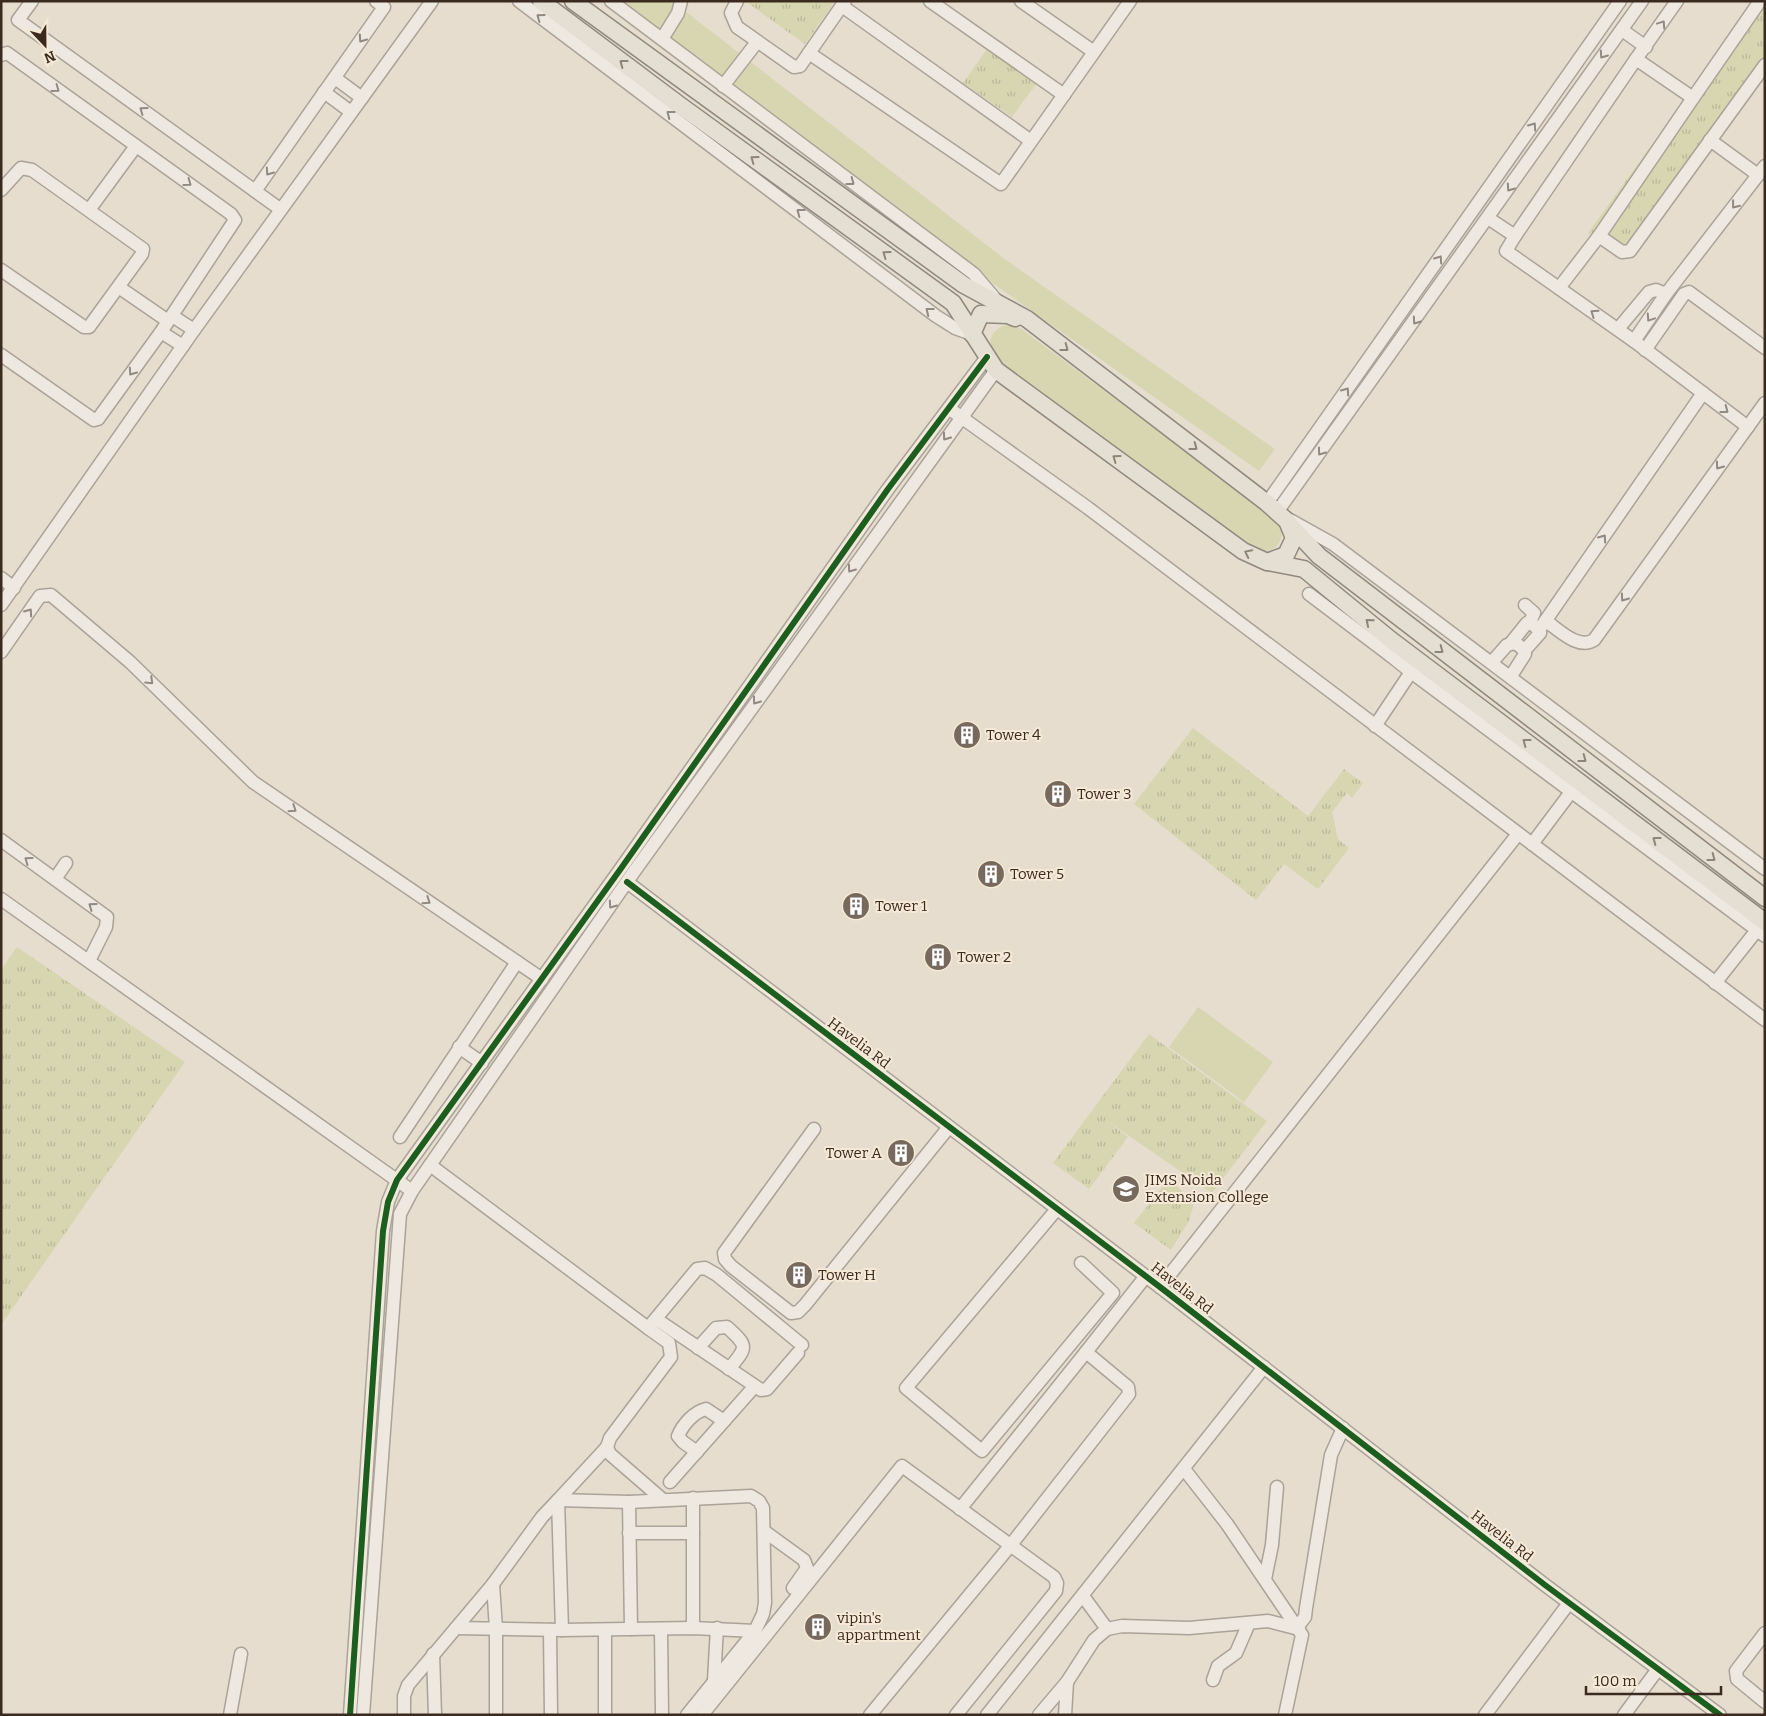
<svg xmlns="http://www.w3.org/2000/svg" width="1766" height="1716" font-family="Bitter,serif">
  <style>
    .green { fill: #d8d5b1 }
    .park { fill: url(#park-tufts) }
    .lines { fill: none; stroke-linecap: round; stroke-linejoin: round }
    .minor-casing { stroke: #aba298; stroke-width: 15 }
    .major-casing { stroke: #91887f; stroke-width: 19 }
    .minor { stroke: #eee8e0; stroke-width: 12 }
    .major { stroke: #e5ded2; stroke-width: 16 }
    .cycleway-casing { stroke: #f6ead6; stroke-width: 9 }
    .cycleway { stroke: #1b5e20; stroke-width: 6 }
    .oneway { stroke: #948980 }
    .oneway2 { stroke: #908478 }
    .labels { text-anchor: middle; stroke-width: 4; stroke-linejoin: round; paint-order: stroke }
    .poi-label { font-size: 15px; fill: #3b2a1f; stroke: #f6ead6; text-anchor: start }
    .street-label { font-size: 15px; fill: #3b2a1f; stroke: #f6ead6 }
  </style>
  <defs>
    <pattern id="park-tufts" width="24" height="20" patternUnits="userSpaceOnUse" patternTransform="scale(1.25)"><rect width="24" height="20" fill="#d8d5b1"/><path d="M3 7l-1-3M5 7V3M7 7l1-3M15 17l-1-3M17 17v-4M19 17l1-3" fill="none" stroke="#bab798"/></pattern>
  </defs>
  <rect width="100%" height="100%" fill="#e6ddcf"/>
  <g class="green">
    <polygon points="623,1 672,1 1006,260 1275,449 1259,471 991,282"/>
    <path d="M1011,324L1020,328L1278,520C1288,539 1276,555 1255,551L997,359C984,343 991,327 1011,324Z"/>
    <polygon points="1198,1007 1273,1062 1244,1102 1169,1047"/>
  </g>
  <g class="park">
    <polygon points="745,1 835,1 805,44"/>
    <polygon points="1756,1 1765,1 1765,59 1622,257 1588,233"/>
    <polygon points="987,49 1037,83 1012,117 963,83"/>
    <polygon points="1193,728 1308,816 1344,769 1363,783 1352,798 1347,793 1332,812 1338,839 1349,848 1318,889 1284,864 1256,900 1134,804"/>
    <polygon points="17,947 185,1062 1,1325 1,970"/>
    <polygon points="1149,1034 1267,1121 1212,1193 1106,1120 1128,1137 1089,1189 1053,1163"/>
    <polygon points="1169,1178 1194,1204 1189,1221 1171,1250 1134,1223"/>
  </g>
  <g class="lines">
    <g class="minor-casing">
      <g id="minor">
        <polyline points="32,1 18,20 255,191 384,7 376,1"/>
        <polyline points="519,1 936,316 955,328 972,334"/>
        <polyline points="611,1 974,274 996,300"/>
        <polyline points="737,1 731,13 737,27 794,67 800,66 845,1"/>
        <polyline points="930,1 1064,95"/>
        <polyline points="1021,1 1094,52"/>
        <polyline points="842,6 1031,141"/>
        <polyline points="1622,30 1646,47"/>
        <polyline points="662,39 678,13 681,1"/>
        <polyline points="809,53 1001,184 1130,1"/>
        <polyline points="1,55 7,53 231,214 235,220 161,332 98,419 94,420 1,355"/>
        <polyline points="335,78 362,98"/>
        <polyline points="723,86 757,42"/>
        <polyline points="324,92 351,112"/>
        <polyline points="1693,98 1760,1"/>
        <polyline points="1710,140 1758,175"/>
        <polyline points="1,190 21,168 32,170 143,249 142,254 89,327 84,327 1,270"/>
        <polyline points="255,191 280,209"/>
        <polyline points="89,210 136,146"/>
        <polyline points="1488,218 1515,236 1506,251 1634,341 1748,427"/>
        <polyline points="1515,236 1636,59"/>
        <polyline points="1599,236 1622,252 1630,251 1765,65"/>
        <polyline points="120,288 168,321"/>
        <polyline points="1559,288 1599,236 1693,98 1636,59 1677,1"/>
        <polyline points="177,319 194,330"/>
        <polyline points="1618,329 1649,292 1656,290 1666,294"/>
        <polyline points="161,332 183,346"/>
        <polyline points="1634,341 1666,294 1765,166"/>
        <polyline points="1645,350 1684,294 1689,292 1765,348"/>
        <polyline points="954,412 1088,508 1765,1020"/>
        <polyline points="1267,503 1620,1"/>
        <polyline points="1277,512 1642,1"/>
        <polyline points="1290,520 1333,544 1765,869"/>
        <polyline points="1,578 14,588"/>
        <polyline points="1309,594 1391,656"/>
        <polyline points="1,605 194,330 432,1"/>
        <polyline points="1525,605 1534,613 1530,622"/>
        <path d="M1546,621C1559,630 1578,650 1594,640L1765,403"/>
        <polyline points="1539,630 1703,393"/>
        <polyline points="1511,643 1527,623 1530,622 1539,630 1540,633 1524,651"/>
        <polyline points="1399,646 1391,656 1411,672 1765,936"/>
        <polyline points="1,652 40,596 51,595 130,662 253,782 542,979"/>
        <polyline points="1492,662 1507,645 1516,643 1524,650 1525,654 1511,676"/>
        <polyline points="1375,726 1411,672"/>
        <polyline points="1,840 107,917 106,927 89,961"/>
        <polyline points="1532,844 1571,792"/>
        <polyline points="55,879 66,863"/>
        <polyline points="627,882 1160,1287 1545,1585 1720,1715"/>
        <polyline points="1,899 412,1191"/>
        <polyline points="1715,983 1757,930"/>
        <polyline points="459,1047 482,1063"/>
        <polyline points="814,1129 724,1253 725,1259 731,1266 791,1313 798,1312 805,1305 949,1127"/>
        <polyline points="400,1137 517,962"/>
        <polyline points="430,1165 648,1328 697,1269 705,1268 717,1275 802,1345"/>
        <polyline points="1057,1209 906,1388 982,1451 1113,1293 1081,1263"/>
        <polyline points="1160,1287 1518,834"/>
        <polyline points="656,1319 761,1390 767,1389 798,1353"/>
        <polyline points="648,1328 669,1343 671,1357 610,1438 607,1447 610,1454 663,1500"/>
        <path d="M698,1348L716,1328L727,1327C749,1347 747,1347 729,1369"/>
        <path d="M697,1452L683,1442L678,1436C683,1424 694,1412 706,1409L724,1421"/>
        <polyline points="1184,1469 1227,1524 1302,1635 1285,1715"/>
        <polyline points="670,1482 754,1387"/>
        <polyline points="629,1502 631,1629"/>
        <polyline points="960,1509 1086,1352"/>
        <polyline points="764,1531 804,1560 807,1568 793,1588"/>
        <polyline points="629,1533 693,1533"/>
        <polyline points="1265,1579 1272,1545 1277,1487"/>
        <polyline points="493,1584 496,1629 496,1715"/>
        <polyline points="1083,1596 1107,1629"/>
        <polyline points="1298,1626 1305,1617 1306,1608 1331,1455 1343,1428"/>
        <polyline points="456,1628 562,1630 693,1628 755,1631"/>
        <polyline points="693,1628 693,1498"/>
        <polyline points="661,1629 662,1715"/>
        <polyline points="550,1630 551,1715"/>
        <polyline points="562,1630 558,1500 607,1447"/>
        <polyline points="605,1630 605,1715"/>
        <polyline points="1765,1633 1736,1671 1737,1679 1765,1702"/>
        <polyline points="433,1654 435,1715"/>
        <polyline points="714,1680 717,1628"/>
        <polyline points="1213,1680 1218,1666 1236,1653 1249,1623"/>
        <polyline points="230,1715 241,1654"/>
        <polyline points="350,1715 383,1231 388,1202 397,1180 622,867 888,489 987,357"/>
        <polyline points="363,1715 400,1214 412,1191 633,873 996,370"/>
        <polyline points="404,1715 404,1696 408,1685 493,1584 542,1517 558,1500 629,1502 751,1496 759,1501 763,1508 765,1603 763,1614 755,1631 687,1715"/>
        <polyline points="702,1715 902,1466 1054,1577 1057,1583 1056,1591 956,1715"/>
        <polyline points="870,1715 1010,1546 1129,1394 1128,1387 1086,1352 1146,1276"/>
        <polyline points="987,1715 1264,1367"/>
        <polyline points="1039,1715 1067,1682 1094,1640 1107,1629 1122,1626 1189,1628 1268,1621 1299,1629"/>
        <polyline points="1065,1715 1067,1682"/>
        <polyline points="1485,1715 1569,1603"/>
        <polyline points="1624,1715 1658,1669"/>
      </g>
    </g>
    <g class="major-casing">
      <g id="major">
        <polyline points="541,1 681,106 953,303 996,370 1243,551 1267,562 1286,555 1294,538 1287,521 1267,503 1027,319 964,285 573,1"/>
        <polyline points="972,334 981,314 1008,315 1015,318"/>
        <polyline points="1289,524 1319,556 1765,898"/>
        <polyline points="1268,562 1304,569 1391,640 1765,922"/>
      </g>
    </g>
    <use href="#minor" class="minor"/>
    <use href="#major" class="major"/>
    <g class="cycleway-casing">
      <g id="cycleway">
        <polyline points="627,882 1160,1287 1545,1585 1720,1715"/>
        <polyline points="350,1715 383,1231 388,1202 397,1180 622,867 888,489 987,357"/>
      </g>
    </g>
    <use href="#cycleway" class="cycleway"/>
  </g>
  <defs><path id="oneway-chevron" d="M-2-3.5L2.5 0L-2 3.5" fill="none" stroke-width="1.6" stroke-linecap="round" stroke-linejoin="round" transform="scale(1.25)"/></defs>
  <g class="oneway">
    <use href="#oneway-chevron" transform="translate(540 17) rotate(-144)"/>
    <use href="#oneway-chevron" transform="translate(1662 24) rotate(-56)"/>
    <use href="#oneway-chevron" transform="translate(362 39) rotate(125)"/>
    <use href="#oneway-chevron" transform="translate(1603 55) rotate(125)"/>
    <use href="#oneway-chevron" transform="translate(56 89) rotate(36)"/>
    <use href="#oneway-chevron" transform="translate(143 110) rotate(-144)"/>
    <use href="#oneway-chevron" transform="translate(670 114) rotate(-142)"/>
    <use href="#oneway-chevron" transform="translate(1533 126) rotate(-55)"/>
    <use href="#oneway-chevron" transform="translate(269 172) rotate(125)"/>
    <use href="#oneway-chevron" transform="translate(851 182) rotate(37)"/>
    <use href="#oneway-chevron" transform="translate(188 183) rotate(36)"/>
    <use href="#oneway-chevron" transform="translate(1510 188) rotate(125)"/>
    <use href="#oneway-chevron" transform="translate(1735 205) rotate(128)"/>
    <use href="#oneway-chevron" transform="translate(800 212) rotate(-143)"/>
    <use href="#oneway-chevron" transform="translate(1439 259) rotate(-55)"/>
    <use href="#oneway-chevron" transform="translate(929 311) rotate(-142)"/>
    <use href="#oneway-chevron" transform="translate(1594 313) rotate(-145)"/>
    <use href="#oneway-chevron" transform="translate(1650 318) rotate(124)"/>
    <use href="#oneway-chevron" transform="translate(1416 321) rotate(125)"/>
    <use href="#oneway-chevron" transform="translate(132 372) rotate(125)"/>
    <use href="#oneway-chevron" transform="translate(1346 391) rotate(-55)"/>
    <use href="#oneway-chevron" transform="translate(1725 410) rotate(37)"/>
    <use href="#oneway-chevron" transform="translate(946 437) rotate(126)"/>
    <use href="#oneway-chevron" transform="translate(1321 452) rotate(126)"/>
    <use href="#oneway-chevron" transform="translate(1719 466) rotate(126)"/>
    <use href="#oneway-chevron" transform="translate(1603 538) rotate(-55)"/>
    <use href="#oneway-chevron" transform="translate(851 569) rotate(126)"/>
    <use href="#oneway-chevron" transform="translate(1624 598) rotate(126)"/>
    <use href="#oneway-chevron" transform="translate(29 612) rotate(-55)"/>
    <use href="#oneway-chevron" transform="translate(150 681) rotate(44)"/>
    <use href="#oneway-chevron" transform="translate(756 701) rotate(126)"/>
    <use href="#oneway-chevron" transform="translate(293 809) rotate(34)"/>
    <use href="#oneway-chevron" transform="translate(28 860) rotate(-144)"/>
    <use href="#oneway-chevron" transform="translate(427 901) rotate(34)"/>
    <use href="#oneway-chevron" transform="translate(612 905) rotate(125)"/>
    <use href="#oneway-chevron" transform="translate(92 906) rotate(-144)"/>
  </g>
  <g class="oneway2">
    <use href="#oneway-chevron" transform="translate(623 63) rotate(-143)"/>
    <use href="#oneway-chevron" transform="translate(754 159) rotate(-144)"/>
    <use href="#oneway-chevron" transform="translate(886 254) rotate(-144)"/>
    <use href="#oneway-chevron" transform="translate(1065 348) rotate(37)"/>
    <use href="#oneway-chevron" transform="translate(1194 447) rotate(37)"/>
    <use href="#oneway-chevron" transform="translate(1116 458) rotate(-144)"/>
    <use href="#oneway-chevron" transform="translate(1248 553) rotate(-154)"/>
    <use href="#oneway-chevron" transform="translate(1369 622) rotate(-140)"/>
    <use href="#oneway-chevron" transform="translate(1440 650) rotate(37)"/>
    <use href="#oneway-chevron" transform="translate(1526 742) rotate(-143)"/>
    <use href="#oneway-chevron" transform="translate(1583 759) rotate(37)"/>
    <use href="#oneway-chevron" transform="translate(1656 840) rotate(-143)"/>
    <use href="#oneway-chevron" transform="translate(1712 858) rotate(37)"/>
  </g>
  <defs>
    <g id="building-disc" transform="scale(1.4375)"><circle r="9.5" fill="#77695d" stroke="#f6ead6"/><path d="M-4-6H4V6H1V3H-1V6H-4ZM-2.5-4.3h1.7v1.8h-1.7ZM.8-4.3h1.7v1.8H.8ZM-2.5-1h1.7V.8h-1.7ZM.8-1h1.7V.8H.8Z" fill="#fff"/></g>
    <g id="school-disc" transform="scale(1.4375)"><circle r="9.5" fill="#77695d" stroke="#f6ead6"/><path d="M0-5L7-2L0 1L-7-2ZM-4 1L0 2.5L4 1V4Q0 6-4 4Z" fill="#fff"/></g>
  </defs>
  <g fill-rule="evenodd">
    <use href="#building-disc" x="967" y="735"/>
    <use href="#building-disc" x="1058" y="794"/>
    <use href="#building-disc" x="991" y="874"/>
    <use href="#building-disc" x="856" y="906"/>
    <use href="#building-disc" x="938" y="957"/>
    <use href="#building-disc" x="901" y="1153"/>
    <use href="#school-disc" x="1126" y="1189"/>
    <use href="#building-disc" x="799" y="1275"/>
    <use href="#building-disc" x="818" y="1627"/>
  </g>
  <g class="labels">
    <g class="poi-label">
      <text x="986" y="740">Tower 4</text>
      <text x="1077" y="799">Tower 3</text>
      <text x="1010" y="879">Tower 5</text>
      <text x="875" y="911">Tower 1</text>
      <text x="957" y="962">Tower 2</text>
      <text x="882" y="1158" text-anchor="end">Tower A</text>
      <text x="1145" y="1185">JIMS Noida<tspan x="1145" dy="17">Extension College</tspan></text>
      <text x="818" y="1280">Tower H</text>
      <text x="837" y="1623">vipin's<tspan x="837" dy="17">appartment</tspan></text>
    </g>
    <g class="street-label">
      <text transform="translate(859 1043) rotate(37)" y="5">Havelia Rd</text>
      <text transform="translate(1182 1288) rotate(38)" y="5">Havelia Rd</text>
      <text transform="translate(1502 1536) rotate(38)" y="5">Havelia Rd</text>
    </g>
  </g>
  <rect width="1766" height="1716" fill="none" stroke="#3b2a1f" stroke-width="5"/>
  <g transform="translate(45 45) rotate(158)" stroke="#f6ead6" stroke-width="4" paint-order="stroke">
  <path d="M0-4L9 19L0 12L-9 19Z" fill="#3b2a1f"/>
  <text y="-8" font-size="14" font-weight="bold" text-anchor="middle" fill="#3b2a1f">N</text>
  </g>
  <path d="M1586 1686v8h135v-8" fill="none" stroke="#3b2a1f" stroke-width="2.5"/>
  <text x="1594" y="1686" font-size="15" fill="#3b2a1f" stroke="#f6ead6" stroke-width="4" paint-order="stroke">100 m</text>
</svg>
● ● ● ● ● ● ●
Go through the material and report each line that holds the string "lines".

    .lines { fill: none; stroke-linecap: round; stroke-linejoin: round }
  <g class="lines">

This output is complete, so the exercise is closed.